So if I ran kubectl apply -f aws-auth.yaml, and had the "correct" role mappings it still broke because of some immutable dependency (I had to open up an AWS support case for them to tell me this).

Obviously not ideal, but if you remove and then re-add your fargate profile does it work?

khacminh commented 4 years ago

@nicholasgcoles I did it before and tried again today but the issue is till there.

mikestef9 commented 4 years ago

Hi @khacminh we are tracking Fargate visibility in the console as part of #640. Have you opened a support case for the issue you are facing?

khacminh commented 4 years ago

Hi @mikestef9,


About my problem, I found out that it the fargate node cannot resolve the DNS of STS in my region. That's why the fargate nodes cannot join my cluster. After checking my VPC, the VPC configuration wasn't updated for months and I created a STS endpoint Interface in the VPC before EKS fargate released. A few minutes after deleting the STS endpoint interface in my VPC, the fargate node could join the cluster.

tommy-couzens commented 4 years ago

We are having the same issue with the STS endpoint when deploying pods to fargate using EKS.
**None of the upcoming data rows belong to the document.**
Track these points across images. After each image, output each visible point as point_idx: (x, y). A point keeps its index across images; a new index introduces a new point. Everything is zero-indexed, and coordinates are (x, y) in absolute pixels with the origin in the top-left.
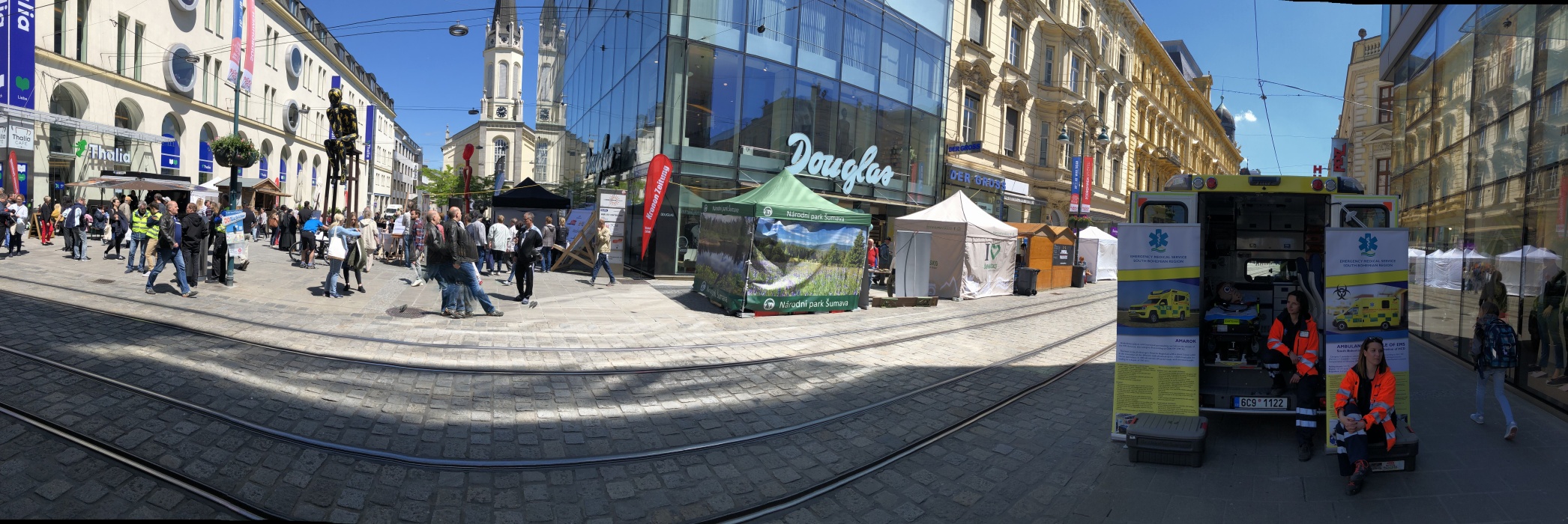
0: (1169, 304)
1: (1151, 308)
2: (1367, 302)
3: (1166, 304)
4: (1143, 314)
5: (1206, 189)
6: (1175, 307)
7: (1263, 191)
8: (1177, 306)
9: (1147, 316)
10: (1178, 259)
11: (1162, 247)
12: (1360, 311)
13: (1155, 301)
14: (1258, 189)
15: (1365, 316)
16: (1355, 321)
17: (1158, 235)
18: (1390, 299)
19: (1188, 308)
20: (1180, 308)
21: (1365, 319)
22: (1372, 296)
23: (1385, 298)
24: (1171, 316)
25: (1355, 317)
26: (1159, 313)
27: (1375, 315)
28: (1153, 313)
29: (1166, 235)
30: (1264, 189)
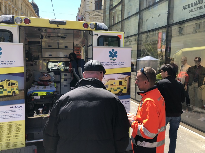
2: (112, 82)
3: (3, 88)
8: (10, 88)
10: (9, 63)
12: (109, 87)
14: (55, 26)
15: (111, 89)
18: (123, 81)
22: (114, 79)
23: (120, 80)
27: (115, 88)
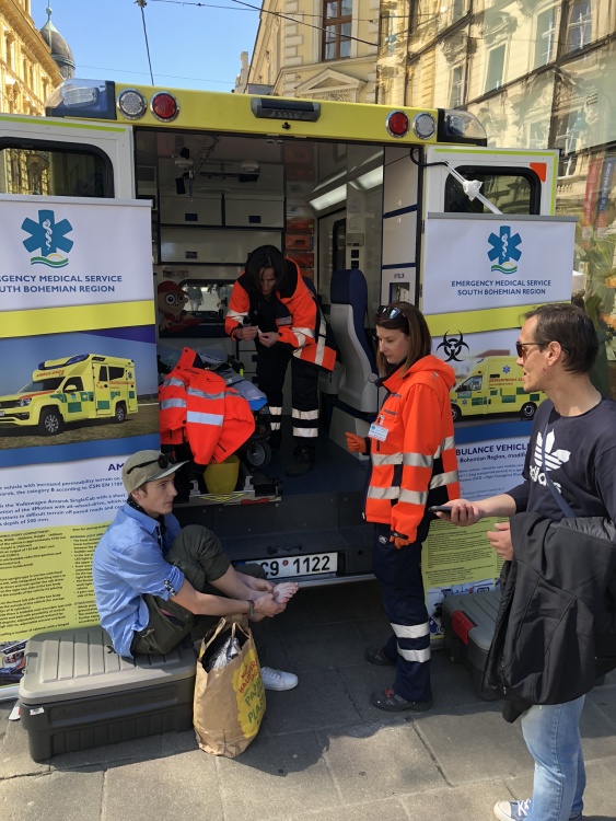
0: (87, 387)
1: (42, 400)
2: (496, 365)
3: (80, 387)
4: (25, 416)
5: (150, 120)
6: (103, 394)
7: (284, 132)
8: (108, 390)
9: (34, 420)
10: (100, 284)
11: (59, 255)
12: (485, 383)
13: (50, 385)
14: (273, 127)
15: (494, 393)
16: (476, 402)
17: (46, 225)
19: (131, 395)
20: (114, 395)
21: (492, 398)
22: (506, 352)
24: (92, 415)
25: (475, 394)
26: (63, 409)
27: (510, 390)
28: (50, 411)
29: (65, 226)
30: (287, 127)
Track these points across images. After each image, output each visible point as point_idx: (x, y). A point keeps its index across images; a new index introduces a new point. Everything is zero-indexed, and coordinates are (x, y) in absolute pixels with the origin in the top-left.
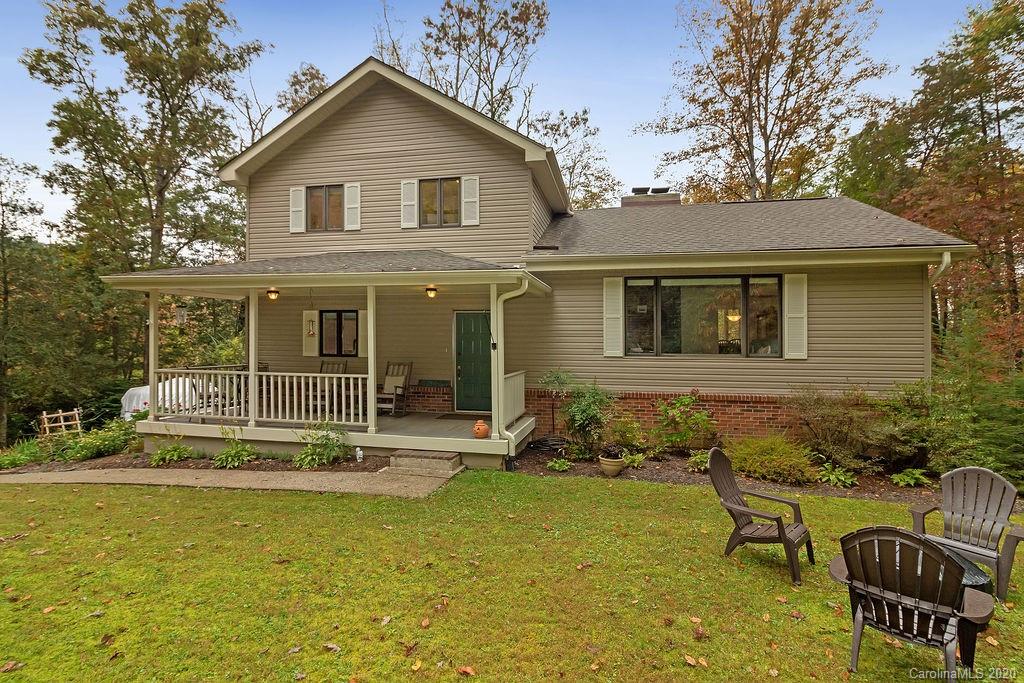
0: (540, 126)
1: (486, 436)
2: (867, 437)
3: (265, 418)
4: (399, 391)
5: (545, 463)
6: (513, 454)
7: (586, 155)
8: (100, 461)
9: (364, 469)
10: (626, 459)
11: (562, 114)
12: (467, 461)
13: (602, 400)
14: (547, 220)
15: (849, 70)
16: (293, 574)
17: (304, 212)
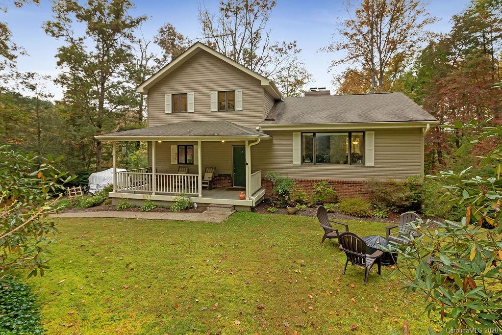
0: (274, 49)
1: (244, 198)
2: (392, 198)
3: (158, 191)
4: (210, 179)
5: (267, 209)
6: (254, 205)
7: (295, 62)
8: (95, 208)
9: (198, 212)
10: (298, 206)
11: (284, 43)
12: (236, 208)
13: (289, 183)
14: (272, 104)
15: (419, 20)
16: (178, 248)
17: (171, 104)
When adding a STS VPC endpoint pods get stuck on pending and no fargate nodes can join the cluster.

khacminh commented 4 years ago

@tommy-couzens it took me days for troubleshooting because there is no fargate log

tpmurthy commented 4 years ago

@tommy-couzens it took me days for troubleshooting because there is no fargate log

@khacminh How did you troubleshoot your issue? My pods are in 'Pending' status. I do not seem to have an STS Endpoint interface. Could you provide any tips to troubleshoot this issue?

khacminh commented 4 years ago

@tpmurthy

I discovered the issue while trying to create a new cluster. I have an ops machine that used for my team to run the kubectl commands. Then I provided it enough Permissions to run eksctl command to create a new cluster with the same configurations (VPC, Subnets, IAM...). Then the eksctl threw out some errors that make it cannot create a new cluster. I traced the error to find out the problem.